When author Rafael Cerrato decided to pay a short visit to the north of Israel in 2006, little did he suspect that it would give rise to a new book. Passing through the city of Haifa, he was deeply impressed by the buildings and gardens of the Baha’i World Centre, situated on the slopes of Mount Carmel. “I was amazed,” said Mr. Cerrato. “I immediately thought I had to discover what lay behind that beauty.” Returning to Spain, the author – who is Roman Catholic and has written extensively about religion – started looking into the history and teachings of the Baha’i Faith and was fascinated by what he found out. “I discovered that the long-awaited bridge between East and West – which many politicians and intellectuals have tried to create with the Alliance of Civilizations and such – already exists,” he said. “Without losing any of the principles of previous religions, the Baha’i social teachings have it all – the need for supranational bodies, the equality between men and women, universal education… I believe in these principles and they attract me – so I have no problem in broadcasting them.”

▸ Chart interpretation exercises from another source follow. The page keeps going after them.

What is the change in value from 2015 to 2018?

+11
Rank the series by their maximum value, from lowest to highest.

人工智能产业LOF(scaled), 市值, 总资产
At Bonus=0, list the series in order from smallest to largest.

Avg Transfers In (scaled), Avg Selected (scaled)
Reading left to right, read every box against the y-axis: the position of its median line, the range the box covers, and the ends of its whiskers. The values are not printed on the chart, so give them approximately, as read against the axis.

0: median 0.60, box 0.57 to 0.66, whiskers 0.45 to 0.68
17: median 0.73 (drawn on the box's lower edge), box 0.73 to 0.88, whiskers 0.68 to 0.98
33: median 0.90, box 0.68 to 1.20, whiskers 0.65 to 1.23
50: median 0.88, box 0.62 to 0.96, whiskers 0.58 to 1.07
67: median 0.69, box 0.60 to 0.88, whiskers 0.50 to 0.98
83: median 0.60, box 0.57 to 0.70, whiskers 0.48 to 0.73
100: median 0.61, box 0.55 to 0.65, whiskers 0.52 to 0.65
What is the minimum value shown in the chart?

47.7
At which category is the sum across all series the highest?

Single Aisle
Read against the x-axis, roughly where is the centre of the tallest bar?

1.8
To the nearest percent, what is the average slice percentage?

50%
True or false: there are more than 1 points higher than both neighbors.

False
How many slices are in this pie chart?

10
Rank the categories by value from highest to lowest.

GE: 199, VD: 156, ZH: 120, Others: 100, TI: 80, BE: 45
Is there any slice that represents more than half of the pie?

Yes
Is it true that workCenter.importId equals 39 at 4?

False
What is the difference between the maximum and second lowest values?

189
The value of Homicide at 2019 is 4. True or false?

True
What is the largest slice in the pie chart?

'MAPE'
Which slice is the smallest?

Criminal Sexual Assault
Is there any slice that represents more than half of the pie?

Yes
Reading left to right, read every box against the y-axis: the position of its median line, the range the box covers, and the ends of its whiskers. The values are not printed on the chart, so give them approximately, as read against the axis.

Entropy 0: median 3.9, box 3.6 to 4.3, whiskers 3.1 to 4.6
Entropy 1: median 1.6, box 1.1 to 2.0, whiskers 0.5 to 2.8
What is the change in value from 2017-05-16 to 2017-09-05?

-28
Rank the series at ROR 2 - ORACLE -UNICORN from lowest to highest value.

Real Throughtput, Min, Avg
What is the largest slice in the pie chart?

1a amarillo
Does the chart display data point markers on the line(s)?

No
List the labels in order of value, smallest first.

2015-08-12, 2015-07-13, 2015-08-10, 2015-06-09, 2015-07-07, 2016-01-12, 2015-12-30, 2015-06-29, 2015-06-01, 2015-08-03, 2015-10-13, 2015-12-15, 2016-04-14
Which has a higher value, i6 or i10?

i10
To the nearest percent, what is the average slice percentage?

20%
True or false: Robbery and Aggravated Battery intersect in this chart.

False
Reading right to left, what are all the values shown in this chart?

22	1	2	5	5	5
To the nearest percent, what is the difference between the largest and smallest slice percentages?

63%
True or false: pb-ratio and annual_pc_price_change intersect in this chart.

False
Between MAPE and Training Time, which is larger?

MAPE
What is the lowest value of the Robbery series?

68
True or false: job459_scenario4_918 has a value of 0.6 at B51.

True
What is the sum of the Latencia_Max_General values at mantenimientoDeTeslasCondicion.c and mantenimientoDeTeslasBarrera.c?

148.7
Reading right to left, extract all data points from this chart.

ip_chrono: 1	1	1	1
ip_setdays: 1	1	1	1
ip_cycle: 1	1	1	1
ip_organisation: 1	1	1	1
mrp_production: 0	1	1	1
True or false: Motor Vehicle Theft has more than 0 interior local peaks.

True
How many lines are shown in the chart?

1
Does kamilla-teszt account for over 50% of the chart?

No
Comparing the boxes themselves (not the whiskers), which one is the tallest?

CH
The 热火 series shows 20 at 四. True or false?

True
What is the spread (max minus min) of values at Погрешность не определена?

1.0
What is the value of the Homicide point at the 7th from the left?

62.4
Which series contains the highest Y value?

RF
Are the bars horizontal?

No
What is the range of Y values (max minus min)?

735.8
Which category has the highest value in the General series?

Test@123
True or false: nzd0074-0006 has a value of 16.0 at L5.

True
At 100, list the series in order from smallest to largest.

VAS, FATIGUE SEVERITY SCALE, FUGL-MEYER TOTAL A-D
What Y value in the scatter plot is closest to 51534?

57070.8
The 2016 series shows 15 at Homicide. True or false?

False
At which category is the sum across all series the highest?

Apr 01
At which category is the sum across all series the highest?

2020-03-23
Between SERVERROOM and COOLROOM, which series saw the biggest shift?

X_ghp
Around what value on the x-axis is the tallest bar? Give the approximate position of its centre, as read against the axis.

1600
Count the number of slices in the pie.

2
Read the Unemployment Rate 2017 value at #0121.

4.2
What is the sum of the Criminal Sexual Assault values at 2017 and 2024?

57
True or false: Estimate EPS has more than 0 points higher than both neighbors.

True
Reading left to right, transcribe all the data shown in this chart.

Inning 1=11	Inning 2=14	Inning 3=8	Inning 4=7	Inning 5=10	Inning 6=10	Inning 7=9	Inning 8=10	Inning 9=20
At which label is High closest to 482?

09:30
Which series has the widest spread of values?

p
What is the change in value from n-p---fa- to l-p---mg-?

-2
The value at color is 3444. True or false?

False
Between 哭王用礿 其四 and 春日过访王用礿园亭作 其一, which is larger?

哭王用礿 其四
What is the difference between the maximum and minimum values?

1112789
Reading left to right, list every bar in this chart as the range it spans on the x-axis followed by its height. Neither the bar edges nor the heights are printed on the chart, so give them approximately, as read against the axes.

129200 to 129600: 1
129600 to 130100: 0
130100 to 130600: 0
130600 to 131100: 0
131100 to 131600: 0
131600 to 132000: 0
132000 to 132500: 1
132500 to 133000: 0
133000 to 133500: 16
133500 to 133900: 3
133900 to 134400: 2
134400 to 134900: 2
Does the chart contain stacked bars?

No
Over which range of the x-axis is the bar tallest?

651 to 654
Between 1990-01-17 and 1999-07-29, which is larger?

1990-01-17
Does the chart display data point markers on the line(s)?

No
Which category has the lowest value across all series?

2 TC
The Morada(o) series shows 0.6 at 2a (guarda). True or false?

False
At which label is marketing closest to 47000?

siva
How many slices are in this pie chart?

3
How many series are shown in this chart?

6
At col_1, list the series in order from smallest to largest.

During his research, Mr. Cerrato also became impressed by “the great faith and steadfastness” that the Baha’i community of Iran shows in the face of opposition.He decided to write a book charting the story of the Baha’i Faith, with an emphasis on the severe oppression its members have experienced at the instigation of the authorities in Iran – the land of the Faith’s birth – since its inception in the middle of the 19th century. The book, titled “Desde el corazon de Iran – Los baha’is: La esperanza oprimida” (“From the Heart of Iran – The Baha’is: Oppressed Hope”), has recently been published by Erasmus Ediciones. It is one of the first major works written in Spanish about the genesis and persecution of the Baha’i community in Iran.Mr. Cerrato’s book has been described in one review as a “deftly handled, well-documented and panoramic journey.” The reviewer, Enrique Cordoba – a columnist for “El Nuevo Herald” – wrote, “I celebrate that Cerrato has published this book…for those who want to inform themselves of a doctrine that should be studied.” Miami-based radio journalist Ninoska Perez Castellon wrote that it is “a necessary book… It’s a call to the world to ensure that the abuses against the Baha’i community in Iran are not left to fall into obscurity.” “It is because of the integrity of writers like Rafael Cerrato that we can become deeply familiar with a subject that should be on the front page of newspapers,” she wrote.